Why is the offence being de-criminalized?

As per the 213th Law Commission Report, about 40 lakh cases are pending in Indian courts which relate to cheque bounce. One can understand the quantum of these cases by assuming that even if all the courts work full time on these cheque bounce cases, it would still take years to clear all these pending cases. It is unjust to expect the judiciary to clear these cases as there are many other important and long overdue cases pending with the courts. Ranjan Gogoi, the Chief Justice of India while addressing a public function mentioned that of about 90 lakh pending civil cases in India, there are at least 1,000 cases which have been pending for more than 50 years while 2 lakh cases pending for more than 25 years. The judiciary is overburdened and the cheque bounce cases are not helping the situation. However, the pending cases do not depict the entire picture as many of these cases are pending owing to the absence of the accused. Unless the accused shows up for the hearings, it takes 2 to 15 years to dispose of these cases. Meanwhile, most of these cases of are being forced to be settled by arbitration or settlement out the course as neither the court can dispose of the cases quickly, nor the delay helps the plaintiff as the cost of compliance turns heavier.

Besides, these cases are unlike other criminal cases where the Government agencies are involved who investigate or provide reports of the offence. Here, it is the responsibility of the plaintiff to prove the case, provide all evidence and bring in the witnesses, which further adds to the hardships. So, criminalizing the offence, is in no way helping in expediting the redressal of the situation.

Why the offence shouldn’t be decriminalized?

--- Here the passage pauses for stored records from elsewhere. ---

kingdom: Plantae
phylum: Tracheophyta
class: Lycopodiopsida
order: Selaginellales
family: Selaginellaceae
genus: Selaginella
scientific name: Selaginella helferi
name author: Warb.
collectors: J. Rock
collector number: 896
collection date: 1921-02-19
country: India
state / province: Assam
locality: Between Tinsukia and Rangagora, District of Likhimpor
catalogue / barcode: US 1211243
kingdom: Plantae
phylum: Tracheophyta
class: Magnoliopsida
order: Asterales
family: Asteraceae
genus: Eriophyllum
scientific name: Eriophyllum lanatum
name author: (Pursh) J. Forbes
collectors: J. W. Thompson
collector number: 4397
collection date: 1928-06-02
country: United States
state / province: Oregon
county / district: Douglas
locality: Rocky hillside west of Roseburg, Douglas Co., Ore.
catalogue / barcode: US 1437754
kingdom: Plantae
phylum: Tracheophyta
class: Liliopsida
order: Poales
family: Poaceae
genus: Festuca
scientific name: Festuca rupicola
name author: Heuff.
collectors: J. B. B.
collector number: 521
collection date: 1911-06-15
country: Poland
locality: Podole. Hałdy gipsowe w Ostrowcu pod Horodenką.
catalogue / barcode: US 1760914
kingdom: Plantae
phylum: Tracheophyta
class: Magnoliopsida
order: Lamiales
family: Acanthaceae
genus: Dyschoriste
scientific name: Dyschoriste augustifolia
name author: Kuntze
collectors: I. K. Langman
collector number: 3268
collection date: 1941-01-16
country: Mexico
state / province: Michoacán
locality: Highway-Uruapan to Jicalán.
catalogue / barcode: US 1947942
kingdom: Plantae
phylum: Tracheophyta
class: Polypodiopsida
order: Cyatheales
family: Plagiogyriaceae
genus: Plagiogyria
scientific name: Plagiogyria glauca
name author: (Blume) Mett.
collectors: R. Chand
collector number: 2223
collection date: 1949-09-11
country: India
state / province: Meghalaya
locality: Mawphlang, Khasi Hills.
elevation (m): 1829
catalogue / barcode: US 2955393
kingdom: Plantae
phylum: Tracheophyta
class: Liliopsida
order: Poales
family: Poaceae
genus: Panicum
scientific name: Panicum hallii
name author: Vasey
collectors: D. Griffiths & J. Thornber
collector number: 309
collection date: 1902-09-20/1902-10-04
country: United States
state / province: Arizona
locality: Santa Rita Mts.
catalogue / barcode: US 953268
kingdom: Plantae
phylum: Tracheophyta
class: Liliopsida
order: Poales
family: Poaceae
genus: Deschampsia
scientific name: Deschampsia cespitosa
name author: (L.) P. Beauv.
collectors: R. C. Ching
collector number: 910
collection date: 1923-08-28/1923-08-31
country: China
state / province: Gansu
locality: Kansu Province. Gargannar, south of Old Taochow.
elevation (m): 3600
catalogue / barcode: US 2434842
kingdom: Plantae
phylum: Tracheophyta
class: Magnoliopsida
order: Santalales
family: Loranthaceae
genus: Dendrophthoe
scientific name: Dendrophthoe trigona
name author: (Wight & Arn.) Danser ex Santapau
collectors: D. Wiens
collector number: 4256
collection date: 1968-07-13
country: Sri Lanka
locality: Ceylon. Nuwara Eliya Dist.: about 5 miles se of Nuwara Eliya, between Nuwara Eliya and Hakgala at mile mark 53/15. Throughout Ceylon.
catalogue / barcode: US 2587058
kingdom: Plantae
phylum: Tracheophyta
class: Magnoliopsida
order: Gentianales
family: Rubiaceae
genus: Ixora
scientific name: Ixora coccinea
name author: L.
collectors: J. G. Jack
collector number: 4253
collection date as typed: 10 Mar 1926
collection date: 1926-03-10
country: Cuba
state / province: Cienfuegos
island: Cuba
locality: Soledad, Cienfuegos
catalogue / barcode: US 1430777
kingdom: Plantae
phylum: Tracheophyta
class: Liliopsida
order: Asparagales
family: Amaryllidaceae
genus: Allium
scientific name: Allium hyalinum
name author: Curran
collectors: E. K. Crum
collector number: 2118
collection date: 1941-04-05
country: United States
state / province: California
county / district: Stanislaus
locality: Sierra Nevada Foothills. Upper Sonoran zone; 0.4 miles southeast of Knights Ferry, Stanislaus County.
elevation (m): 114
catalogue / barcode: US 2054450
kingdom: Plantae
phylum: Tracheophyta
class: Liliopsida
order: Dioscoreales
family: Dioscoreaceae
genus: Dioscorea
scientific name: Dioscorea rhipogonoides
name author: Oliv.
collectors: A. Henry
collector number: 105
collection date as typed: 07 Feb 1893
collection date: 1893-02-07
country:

Yes, there is no speedy redressal of the case, however, the offence being criminal in nature itself is a big deterrent to committing the offence. Nobody wants to have a criminal record, and thus, there is an unsourced trust that the issuer of the cheque would come good on his obligation. If cheque bounce is de-criminalized probably the way business people see a cheque would change, the trust on cheque payments would be reduced to an extent.Real estate developers who sell flat often arrange for housing loans as well. Such a transaction is facilitated by getting post-dated cheques from the homebuyer. Of course, there are collateral securities, however, it is not easy to liquidate them, as many delaying tactics and stay orders can be obtained. On the other hand, if the post-dated cheque provides an added comfort without any efforts, as the issuer can go to jail if the cheque bounces. It’s much easier to initiate proceedings in case of cheque bounce than taking possession of the house.This is the reason why the industrialists and the professionals are not convinced that de-criminalizing the cheque bounce cases is a prudent move. A bounced cheque is as good as paying someone with counterfeit currency. It’s a serious crime, amounting to cheating, as the receiver is under the false impression that the issuer has sufficient money to pay off his dues. Hence, cheque bounce cannot be remarked as a minor offence.

What else could be done?

Amongst other amendments, even implementation of Insolvency and Bankruptcy code whereby lenders could initiate insolvency proceedings against the borrowers in default has also been suspended for another year due to COVID-19 pandemic – a move to ensure courts are not overwhelmed with cases. No doubt the courts are overburdened with legal cases, however, de-criminalizing the offence isn’t a solution. The Government should look to simplify the procedures. To avoid undue hardships to the issuer in genuine cases, the rules may provide for grace days in the clearance and settlement process, to allow issuer a second chance to clear the payment due. The procedure for enforcing a bounced cheque and the process of prosecution should be simplified for speedy redressals. However, if the amendments go through, arbitration, conciliation or settlements would be the only remedies against bounced cheque.